# Re-Chip GA16 ECU



## znoj (Jan 31, 2011)

HI guys

Im looking for a DIY thingy, anyone knows how to re chip GA16DE ECU, I have a B13 with GA16 motors, I need to re-chip this one:newbie:


----------



## chimmike (Oct 17, 2002)

there is no DIY re-chipping. What would you intend to accomplish with this anyways?


----------



## znoj (Jan 31, 2011)

@chimmike
I need to test GA16DE potential, a friend of mine will be purchasing SR16VE N1 and SR20 VE so my GA16DE would be a further exploration also I need to know if I can cut the rev limit currently rev limit is 7K RPM.. I was wondering if we could DIY for GA16 since we will also be rechipping my friend's EG6 B16 DIY so I pressumed we could also do it in GA16DE


----------



## chimmike (Oct 17, 2002)

you can't compare hondas and nissans. 

First, if you have access to the SR16VE, don't waste your time on the GA16.

And how do you expect to get any power beyond 7,000rpm with stock cams? Motor will just fall on it's face. The GA's potential has been researched and realized many times over by now.

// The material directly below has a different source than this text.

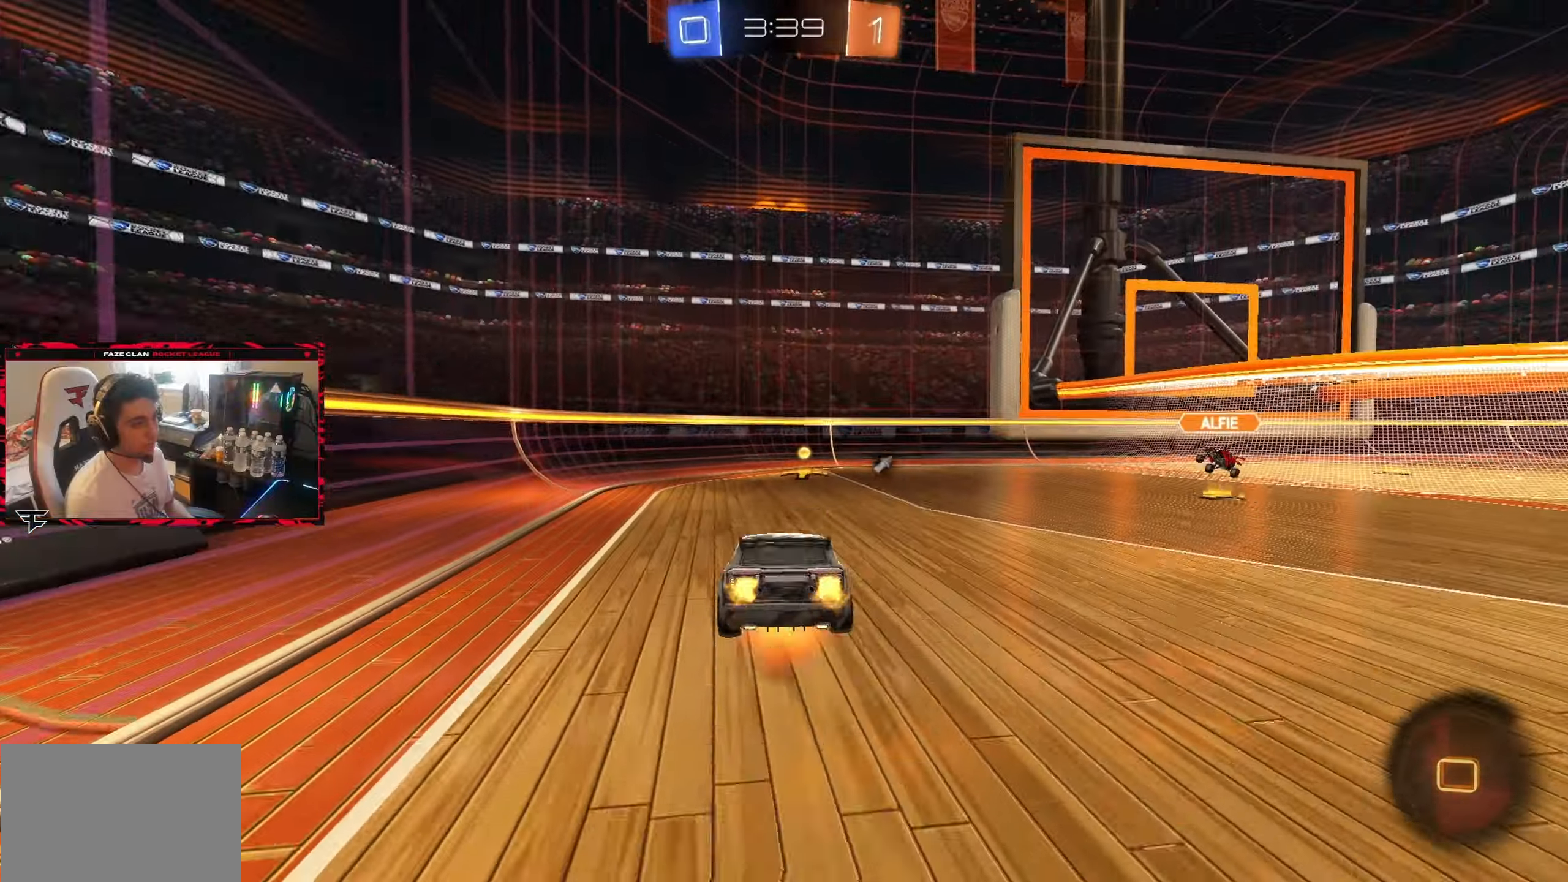
{"dt_ms": 500, "buttons": ["R2"], "left_stick": "center", "right_stick": "center", "events": [[100, "CROSS", "up"], [100, "left_stick", "center"]]}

There is simply no DIY chipping you can do on that ECU, and it won't make any performance difference without heavy massaging elsewhere.


----------



## znoj (Jan 31, 2011)

can I used SR61VE N1 Cams and ECU or SR20VE ECU and Cams for GA16DE?just wondering if it will fit


----------



## chimmike (Oct 17, 2002)

nope. SR and GA motors are totally different. Again, these are not hondas where parts are interchangeable.


----------